Each record that follows should be duplicated exactly, except for its pictures.

━━━━━ PROVIDED DATA ━━━━━

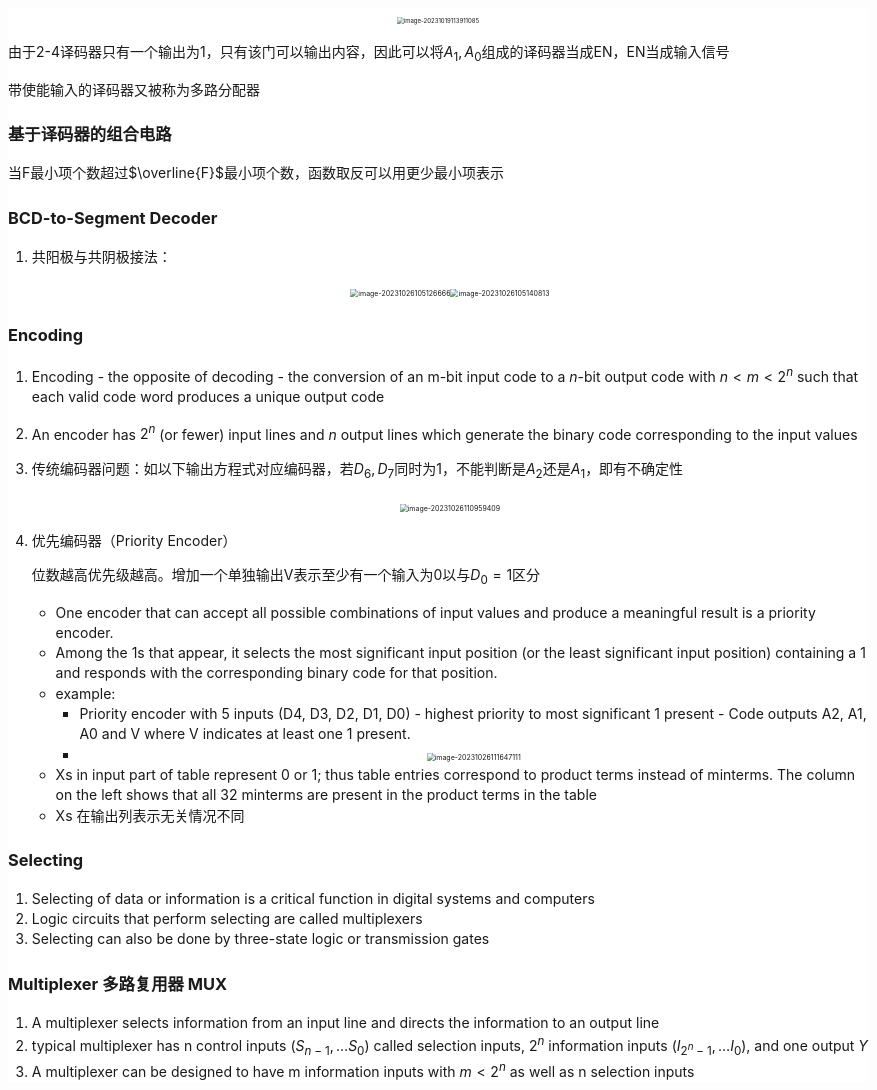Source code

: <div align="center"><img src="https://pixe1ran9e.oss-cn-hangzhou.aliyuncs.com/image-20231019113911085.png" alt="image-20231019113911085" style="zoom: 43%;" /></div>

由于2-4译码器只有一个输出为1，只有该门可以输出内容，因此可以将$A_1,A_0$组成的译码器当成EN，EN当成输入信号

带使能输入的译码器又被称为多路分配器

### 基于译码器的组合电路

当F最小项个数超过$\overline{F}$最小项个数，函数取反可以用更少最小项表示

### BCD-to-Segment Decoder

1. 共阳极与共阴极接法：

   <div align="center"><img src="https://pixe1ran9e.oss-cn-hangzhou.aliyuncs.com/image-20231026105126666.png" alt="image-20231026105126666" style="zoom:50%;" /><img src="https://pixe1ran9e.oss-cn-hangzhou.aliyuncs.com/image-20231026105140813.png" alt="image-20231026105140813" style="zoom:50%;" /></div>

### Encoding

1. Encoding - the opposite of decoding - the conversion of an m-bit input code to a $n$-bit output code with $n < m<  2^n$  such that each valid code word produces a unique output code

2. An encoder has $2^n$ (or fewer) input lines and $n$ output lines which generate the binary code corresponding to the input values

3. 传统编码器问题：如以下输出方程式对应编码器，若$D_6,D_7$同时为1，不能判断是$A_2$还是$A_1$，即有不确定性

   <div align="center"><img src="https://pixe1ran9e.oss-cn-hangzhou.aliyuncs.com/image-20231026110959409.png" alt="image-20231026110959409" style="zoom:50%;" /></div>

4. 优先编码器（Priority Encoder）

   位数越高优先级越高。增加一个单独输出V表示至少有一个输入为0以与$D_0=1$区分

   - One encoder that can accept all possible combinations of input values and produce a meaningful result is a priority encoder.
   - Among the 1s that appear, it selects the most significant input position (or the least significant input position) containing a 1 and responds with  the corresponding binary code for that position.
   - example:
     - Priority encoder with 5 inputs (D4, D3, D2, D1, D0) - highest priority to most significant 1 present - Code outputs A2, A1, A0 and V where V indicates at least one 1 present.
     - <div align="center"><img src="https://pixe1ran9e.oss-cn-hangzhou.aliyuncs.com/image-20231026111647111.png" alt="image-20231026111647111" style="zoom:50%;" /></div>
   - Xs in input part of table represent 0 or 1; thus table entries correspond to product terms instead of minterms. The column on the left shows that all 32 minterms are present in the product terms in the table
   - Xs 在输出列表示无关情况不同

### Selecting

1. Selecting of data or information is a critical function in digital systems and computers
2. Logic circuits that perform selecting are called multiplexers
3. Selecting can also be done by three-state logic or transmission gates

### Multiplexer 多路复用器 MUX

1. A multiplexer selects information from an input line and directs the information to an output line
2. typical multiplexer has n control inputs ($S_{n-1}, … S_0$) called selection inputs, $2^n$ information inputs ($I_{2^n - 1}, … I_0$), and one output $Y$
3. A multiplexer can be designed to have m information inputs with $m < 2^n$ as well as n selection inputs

━━━━━

◆ ANSWER SECTION:
Source code

: <div align="center"><img src="https://pixe1ran9e.oss-cn-hangzhou.aliyuncs.com/image-20231019113911085.png" alt="image-20231019113911085" style="zoom: 43%;" /></div>

由于2-4译码器只有一个输出为1，只有该门可以输出内容，因此可以将$A_1,A_0$组成的译码器当成EN，EN当成输入信号

带使能输入的译码器又被称为多路分配器

### 基于译码器的组合电路

当F最小项个数超过$\overline{F}$最小项个数，函数取反可以用更少最小项表示

### BCD-to-Segment Decoder

1. 共阳极与共阴极接法：

   <div align="center"><img src="https://pixe1ran9e.oss-cn-hangzhou.aliyuncs.com/image-20231026105126666.png" alt="image-20231026105126666" style="zoom:50%;" /><img src="https://pixe1ran9e.oss-cn-hangzhou.aliyuncs.com/image-20231026105140813.png" alt="image-20231026105140813" style="zoom:50%;" /></div>

### Encoding

1. Encoding - the opposite of decoding - the conversion of an m-bit input code to a $n$-bit output code with $n < m<  2^n$  such that each valid code word produces a unique output code

2. An encoder has $2^n$ (or fewer) input lines and $n$ output lines which generate the binary code corresponding to the input values

3. 传统编码器问题：如以下输出方程式对应编码器，若$D_6,D_7$同时为1，不能判断是$A_2$还是$A_1$，即有不确定性

   <div align="center"><img src="https://pixe1ran9e.oss-cn-hangzhou.aliyuncs.com/image-20231026110959409.png" alt="image-20231026110959409" style="zoom:50%;" /></div>

4. 优先编码器（Priority Encoder）

   位数越高优先级越高。增加一个单独输出V表示至少有一个输入为0以与$D_0=1$区分

   - One encoder that can accept all possible combinations of input values and produce a meaningful result is a priority encoder.
   - Among the 1s that appear, it selects the most significant input position (or the least significant input position) containing a 1 and responds with  the corresponding binary code for that position.
   - example:
     - Priority encoder with 5 inputs (D4, D3, D2, D1, D0) - highest priority to most significant 1 present - Code outputs A2, A1, A0 and V where V indicates at least one 1 present.
     - <div align="center"><img src="https://pixe1ran9e.oss-cn-hangzhou.aliyuncs.com/image-20231026111647111.png" alt="image-20231026111647111" style="zoom:50%;" /></div>
   - Xs in input part of table represent 0 or 1; thus table entries correspond to product terms instead of minterms. The column on the left shows that all 32 minterms are present in the product terms in the table
   - Xs 在输出列表示无关情况不同

### Selecting

1. Selecting of data or information is a critical function in digital systems and computers
2. Logic circuits that perform selecting are called multiplexers
3. Selecting can also be done by three-state logic or transmission gates

### Multiplexer 多路复用器 MUX

1. A multiplexer selects information from an input line and directs the information to an output line
2. typical multiplexer has n control inputs ($S_{n-1}, … S_0$) called selection inputs, $2^n$ information inputs ($I_{2^n - 1}, … I_0$), and one output $Y$
3. A multiplexer can be designed to have m information inputs with $m < 2^n$ as well as n selection inputs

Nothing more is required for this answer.